Times are not equal. Constant has been the debate of what has brought about widening disparities in income and wealth at our age. The subject is of interest such that researchers have taken their time to inquire into the trends of income or wealth inequality in the United States. We know very little about the distribution of income and wealth and how they have evolved in the long run. Those at the top and the middle of the distribution are affected differently by changes in equity and house prices. Housing booms help the middle-class households and tend to decrease wealth inequality.

  • Income and Wealth 1949

In the postwar period, average family income decreased by 100 US dollars from 1948-1949. Income of the average family was $3100 in 1949. The figure was lower than that of 1948 but bigger by about 500 US dollars compared to that of medians for the war years.

Although the figures indicated a slight decline in average annual family income in 1949, evidence still exists which shows that some groups in the population were severely affected. The most affected were families headed by self-employed workers. Income to farmers decreased by 27%. They used to average $2000 dollars, but in 1949 they averaged an average income of $1400. This decrease was explained by the Department of Agriculture. The department attributed the reduction to the general downward trend in farm product prices.

Among families of non-agricultural workers, some evidence shows that families headed by a person who worked in the mining industry also realized a decline in average income; due to reduced working hours in the mines.

  • Various Census from 1949

In 1960 average family size had increased and was estimated to be 6 or more people. Average family income was 6,691 US dollars, 57.9% higher than that of 1950. Median family income was $5620. 36.1% of families had incomes below 5000US dollars, and 18.9 5 families had incomes under 3000 US dollars.

In 1970 the median money income of families was $9,870. It was a 440 US dollars improvement from the 1969 figure of $9,430. 8.9% of the 51.9 million families received incomes below 3000 US dollars. The bracket of 3000-5000US dollars had 5.13 million families, 11. 8 percent had income between 5000-7000 US dollars. The number of families with revenue of 10000 US dollars increased by from 46.9% in 1969 to 49. 1 percent in 1970.

In 1980, median household income was US dollars 17,710, an improvement of 7.6 % from 1979. After adjusting for a 13.5 percent increase in the cost of consumer goods, real median household income declined by 5.2 percent.

Households experienced a real income decline between 1989 and 1990. The household income declined in real terms by 1.7% from US dollars 30,468 to $29,493.

Statistically, real median household income did not change.
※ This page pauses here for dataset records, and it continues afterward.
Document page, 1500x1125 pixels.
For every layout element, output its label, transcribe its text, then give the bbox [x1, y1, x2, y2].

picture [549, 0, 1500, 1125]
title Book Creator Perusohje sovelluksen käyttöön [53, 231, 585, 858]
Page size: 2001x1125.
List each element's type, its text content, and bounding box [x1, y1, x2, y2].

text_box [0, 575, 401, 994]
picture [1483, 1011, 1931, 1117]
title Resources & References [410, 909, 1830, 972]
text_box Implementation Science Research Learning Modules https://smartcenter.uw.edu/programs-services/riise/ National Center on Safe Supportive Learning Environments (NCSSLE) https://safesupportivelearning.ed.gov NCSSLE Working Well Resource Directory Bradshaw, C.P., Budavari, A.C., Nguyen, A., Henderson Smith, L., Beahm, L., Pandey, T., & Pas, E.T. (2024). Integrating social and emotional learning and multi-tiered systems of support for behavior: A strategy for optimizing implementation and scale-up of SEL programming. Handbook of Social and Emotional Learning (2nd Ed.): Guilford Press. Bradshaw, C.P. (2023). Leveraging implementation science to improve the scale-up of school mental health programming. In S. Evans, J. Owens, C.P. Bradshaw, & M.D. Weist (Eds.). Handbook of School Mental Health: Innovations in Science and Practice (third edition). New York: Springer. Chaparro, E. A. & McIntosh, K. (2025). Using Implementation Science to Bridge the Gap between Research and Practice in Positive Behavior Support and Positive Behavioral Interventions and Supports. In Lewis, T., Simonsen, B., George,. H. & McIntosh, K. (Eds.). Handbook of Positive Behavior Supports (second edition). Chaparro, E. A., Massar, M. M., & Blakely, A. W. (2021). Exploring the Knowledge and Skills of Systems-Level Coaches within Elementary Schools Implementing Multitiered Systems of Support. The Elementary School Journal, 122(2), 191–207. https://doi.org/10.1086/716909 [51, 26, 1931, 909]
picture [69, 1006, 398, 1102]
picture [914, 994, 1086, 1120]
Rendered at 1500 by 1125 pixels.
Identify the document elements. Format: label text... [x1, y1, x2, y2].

Between 1999 and 2000 the figure was $42,148, and the highest ever recorded in history. For five consecutive years, the economy experienced an annual increase.

2010 real median household income was $49,445 indicating a 2.3 percent decline from the 2009 median household income. The poverty rate was at 15.1 percent up from 14.3 % in 2009.

In 2015, median household income was $56,516 a 5.2 percent increase from the year 2014. The figure was, however, low compared to that of 2007 by a 1.6%. Compared to the 2009 median household income, 2015 value was again low by 2.4 percent. The years 2007 and 1999 are used here since 2007 was the immediate year before the financial crisis, and the year 1999 was the peak year of annual increase.

In the US household income determines the poverty line. Statistics show that in the year 2015, 13.5% of the Americans were living in poverty.

  • The Year 2016

Between the year 2015 and 2016, the real median household income increased by 2.4 percent. 2016’s median household income was $57,617. The poverty rate in 2016 was at 12.7 percent depicting a decline of 0.8% from 13.5% in 2015. 40.6 million People were in poverty, 2.5 fewer than 2015 and 6.0 million less than the year 2014. The figures show the second consecutive decline in poverty levels from the year 2014.

In conclusion, household income which determines the wealth of a nation had increased all through from 1949 to 2016 except in the year 2008 when there was a recession. Increase in figures may not show the real picture on the ground. The statistics are general from different states. Information given is therefore of general nature. The year 2010 households or families had high income compared to 2000 households. However, the 2000 household could afford to purchase more commodities compared to the 2010 families. As earlier on said, times are not equal!